Start of Data records

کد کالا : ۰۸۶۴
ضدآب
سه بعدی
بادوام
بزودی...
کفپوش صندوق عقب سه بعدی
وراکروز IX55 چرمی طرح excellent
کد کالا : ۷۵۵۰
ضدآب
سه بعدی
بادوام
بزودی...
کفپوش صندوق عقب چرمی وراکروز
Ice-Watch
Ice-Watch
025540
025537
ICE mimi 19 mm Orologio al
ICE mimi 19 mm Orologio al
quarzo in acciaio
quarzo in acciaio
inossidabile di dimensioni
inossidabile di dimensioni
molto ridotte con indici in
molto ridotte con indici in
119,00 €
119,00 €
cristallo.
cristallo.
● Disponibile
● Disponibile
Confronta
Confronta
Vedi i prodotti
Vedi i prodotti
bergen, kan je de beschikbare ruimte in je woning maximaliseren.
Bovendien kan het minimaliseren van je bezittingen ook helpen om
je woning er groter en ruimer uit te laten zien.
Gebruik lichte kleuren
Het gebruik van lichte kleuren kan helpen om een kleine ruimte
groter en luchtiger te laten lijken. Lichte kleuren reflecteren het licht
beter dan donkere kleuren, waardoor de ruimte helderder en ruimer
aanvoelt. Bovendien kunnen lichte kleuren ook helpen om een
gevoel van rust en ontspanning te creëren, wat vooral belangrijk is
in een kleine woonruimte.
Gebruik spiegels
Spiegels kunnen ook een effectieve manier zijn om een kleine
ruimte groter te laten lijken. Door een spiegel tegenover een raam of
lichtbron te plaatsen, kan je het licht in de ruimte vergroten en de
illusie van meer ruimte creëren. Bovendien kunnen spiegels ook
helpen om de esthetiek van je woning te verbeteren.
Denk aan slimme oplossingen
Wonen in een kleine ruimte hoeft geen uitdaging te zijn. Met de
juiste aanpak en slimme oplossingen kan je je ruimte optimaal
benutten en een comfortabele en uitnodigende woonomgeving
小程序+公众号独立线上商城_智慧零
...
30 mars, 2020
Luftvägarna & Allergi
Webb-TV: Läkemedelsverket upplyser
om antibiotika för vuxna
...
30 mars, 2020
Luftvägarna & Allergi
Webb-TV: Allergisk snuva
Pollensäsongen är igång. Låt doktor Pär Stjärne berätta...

End of Data records
Start of Data records

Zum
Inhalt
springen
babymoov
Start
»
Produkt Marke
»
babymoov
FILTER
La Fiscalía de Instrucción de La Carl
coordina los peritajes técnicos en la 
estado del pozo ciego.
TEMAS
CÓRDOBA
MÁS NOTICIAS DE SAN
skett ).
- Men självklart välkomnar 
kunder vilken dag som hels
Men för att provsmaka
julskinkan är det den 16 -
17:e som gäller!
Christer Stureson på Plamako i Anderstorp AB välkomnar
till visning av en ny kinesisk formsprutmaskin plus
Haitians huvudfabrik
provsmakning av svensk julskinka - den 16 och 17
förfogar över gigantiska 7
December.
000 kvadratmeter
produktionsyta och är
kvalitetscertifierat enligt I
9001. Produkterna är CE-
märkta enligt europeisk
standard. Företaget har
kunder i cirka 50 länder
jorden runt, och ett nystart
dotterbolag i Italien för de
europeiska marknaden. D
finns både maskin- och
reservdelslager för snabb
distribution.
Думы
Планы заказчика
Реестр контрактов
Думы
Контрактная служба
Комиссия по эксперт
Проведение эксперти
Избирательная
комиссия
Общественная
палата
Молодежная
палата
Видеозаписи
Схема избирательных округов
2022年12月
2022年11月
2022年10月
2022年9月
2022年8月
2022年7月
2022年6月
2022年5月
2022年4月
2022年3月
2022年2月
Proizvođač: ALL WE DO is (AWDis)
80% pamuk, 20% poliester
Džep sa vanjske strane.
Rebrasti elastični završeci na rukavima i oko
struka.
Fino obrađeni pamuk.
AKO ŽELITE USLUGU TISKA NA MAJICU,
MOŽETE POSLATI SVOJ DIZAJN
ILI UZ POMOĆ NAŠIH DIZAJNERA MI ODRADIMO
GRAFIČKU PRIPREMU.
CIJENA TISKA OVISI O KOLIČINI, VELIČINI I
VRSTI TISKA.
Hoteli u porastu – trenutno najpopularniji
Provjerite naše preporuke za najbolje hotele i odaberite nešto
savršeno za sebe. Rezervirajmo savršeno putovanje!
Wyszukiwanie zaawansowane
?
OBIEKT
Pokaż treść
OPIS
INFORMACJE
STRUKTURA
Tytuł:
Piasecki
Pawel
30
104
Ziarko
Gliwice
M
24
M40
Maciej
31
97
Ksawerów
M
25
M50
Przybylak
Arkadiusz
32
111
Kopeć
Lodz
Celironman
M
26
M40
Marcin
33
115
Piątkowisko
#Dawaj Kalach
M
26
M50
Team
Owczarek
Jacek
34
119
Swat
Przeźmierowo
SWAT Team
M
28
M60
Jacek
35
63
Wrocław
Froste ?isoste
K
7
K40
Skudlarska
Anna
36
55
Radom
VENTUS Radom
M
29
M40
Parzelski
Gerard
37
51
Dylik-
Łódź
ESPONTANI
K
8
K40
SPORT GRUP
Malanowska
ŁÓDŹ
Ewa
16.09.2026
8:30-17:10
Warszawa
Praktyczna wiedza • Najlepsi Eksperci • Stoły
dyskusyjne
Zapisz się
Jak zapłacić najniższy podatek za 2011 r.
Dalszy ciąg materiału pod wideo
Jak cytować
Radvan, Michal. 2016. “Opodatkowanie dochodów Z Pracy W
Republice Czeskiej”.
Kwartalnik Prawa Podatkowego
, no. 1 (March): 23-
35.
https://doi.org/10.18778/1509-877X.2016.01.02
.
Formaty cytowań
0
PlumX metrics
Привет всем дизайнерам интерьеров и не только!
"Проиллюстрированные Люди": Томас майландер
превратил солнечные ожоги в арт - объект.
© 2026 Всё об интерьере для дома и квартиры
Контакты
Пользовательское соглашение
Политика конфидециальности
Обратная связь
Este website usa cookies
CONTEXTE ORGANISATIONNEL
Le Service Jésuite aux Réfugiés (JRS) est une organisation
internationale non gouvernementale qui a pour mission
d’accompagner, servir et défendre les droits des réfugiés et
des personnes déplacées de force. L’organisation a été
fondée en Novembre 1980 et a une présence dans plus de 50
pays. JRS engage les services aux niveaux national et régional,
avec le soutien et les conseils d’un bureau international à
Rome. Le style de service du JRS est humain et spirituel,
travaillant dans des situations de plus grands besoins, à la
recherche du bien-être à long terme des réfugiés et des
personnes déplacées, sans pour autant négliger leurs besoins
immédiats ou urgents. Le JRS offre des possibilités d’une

End of Data records

-- Activity --
From the line holding "کد کالا : ۰۸۶۴" to the line holding "Gebruik spiegels", inclusive, restate each line above exactly as written.

-- Exercise result --
کد کالا : ۰۸۶۴
ضدآب
سه بعدی
بادوام
بزودی...
کفپوش صندوق عقب سه بعدی
وراکروز IX55 چرمی طرح excellent
کد کالا : ۷۵۵۰
ضدآب
سه بعدی
بادوام
بزودی...
کفپوش صندوق عقب چرمی وراکروز
Ice-Watch
Ice-Watch
025540
025537
ICE mimi 19 mm Orologio al
ICE mimi 19 mm Orologio al
quarzo in acciaio
quarzo in acciaio
inossidabile di dimensioni
inossidabile di dimensioni
molto ridotte con indici in
molto ridotte con indici in
119,00 €
119,00 €
cristallo.
cristallo.
● Disponibile
● Disponibile
Confronta
Confronta
Vedi i prodotti
Vedi i prodotti
bergen, kan je de beschikbare ruimte in je woning maximaliseren.
Bovendien kan het minimaliseren van je bezittingen ook helpen om
je woning er groter en ruimer uit te laten zien.
Gebruik lichte kleuren
Het gebruik van lichte kleuren kan helpen om een kleine ruimte
groter en luchtiger te laten lijken. Lichte kleuren reflecteren het licht
beter dan donkere kleuren, waardoor de ruimte helderder en ruimer
aanvoelt. Bovendien kunnen lichte kleuren ook helpen om een
gevoel van rust en ontspanning te creëren, wat vooral belangrijk is
in een kleine woonruimte.
Gebruik spiegels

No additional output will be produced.